Dermot added that he’s proud of the episodes and the projects that they have taken on this year, as he told how he still feels a bit nervous when a new series comes out.
He said, “I suppose because I would make maybe six episodes of TV shows a year, and they’re all like my babies. They’re all really important.
"Each one of these episodes has taken a year to make, and your heart and your soul goes into it. You’re very nervous, because you’ve put so much into it. You know that you couldn’t have done any better, that’s the thing.”
The first episode of the series saw Dermot and Quantity Surveyor Claire Irwin head to Charlestown, Co Mayo, to meet Karen Mulligan, who has decided to return home to Ireland and turn her parents’ butcher shop — a now-derelict building — into her dream home.
And Dermot told how it was a “really special” project to be a part of.
He said, “It’s a regeneration project.
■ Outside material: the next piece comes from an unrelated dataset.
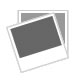
Where is `picture`? Image resolution: width=80 pixels, height=80 pixels. picture is located at coordinates (35, 35).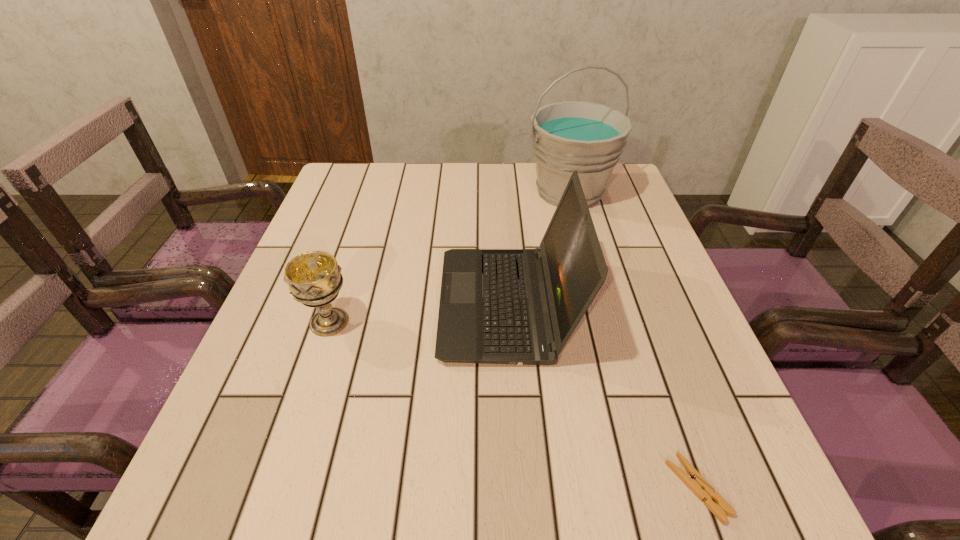
I want to click on free space located 0.230m on the screen of the second tallest object, so click(331, 305).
It was an old derelict shop that hadn't been lived in since 2017.
"It was her parents’ shop, a butcher shop. She had a great job in London in marketing and lived a really cool urban life. But the pull was always to get back to Charlestown and live there.
“So, she decided to take over the butcher shop. All of her family, all of her friends, said, ‘would it not be easier to just buy a bungalow outside the town? Would it not be easier to live outside of town?’
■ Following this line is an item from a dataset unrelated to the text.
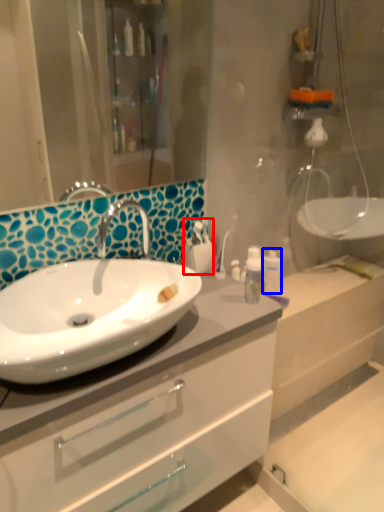
Question: Which point is further to the camera, toiletry (highlighted by a red box) or toiletry (highlighted by a blue box)?

Choices:
 (A) toiletry
 (B) toiletry

Answer: (B)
“But she had lived this urban life in London, and she was determined to live back in the old butcher’s shop.
“It wasn’t an easy build. It was the first home that she’s ever owned, she’s always rented before that. There would've been so many easier routes to home ownership, but nothing as special as what she got.
“She, hopefully, is a bit of a trailblazer in showing people what you can do.”
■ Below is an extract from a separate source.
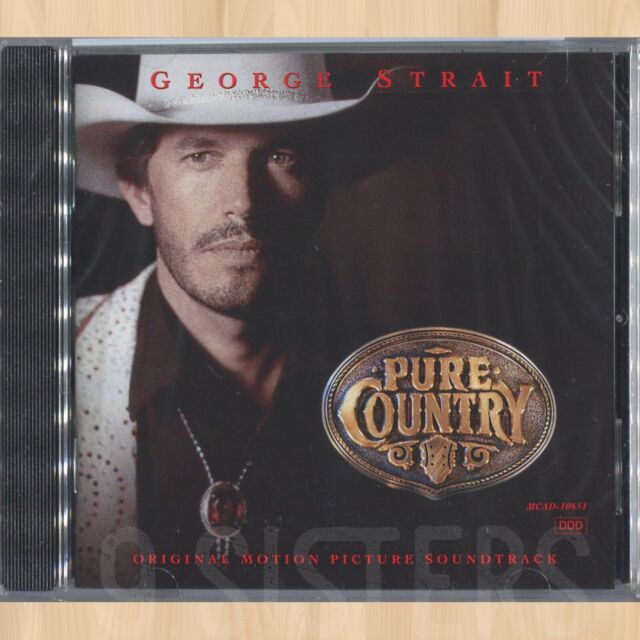
This screenshot has height=640, width=640. I want to click on picture, so click(386, 559).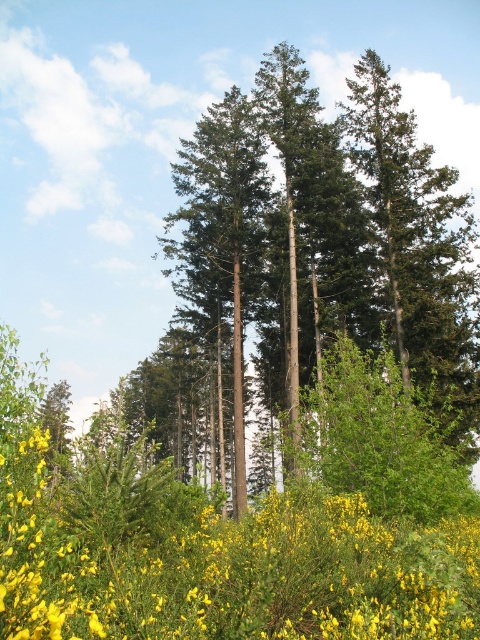
Question: Which object is farther from the camera taking this photo?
Dermot added that he hopes the project will help inspire people — and showcase the potential of similar properties.
He said, “I’m hoping this will inspire people to buy up some of these older properties in towns, because there’s huge potential. And then what it does is it starts to bring life back to the town and people living in the town.”
Tomorrow night’s project will be taking audiences to Palmerstown, with Dermot telling how the home — a three-bed, semi-detached family home — was “one of my favourite projects”.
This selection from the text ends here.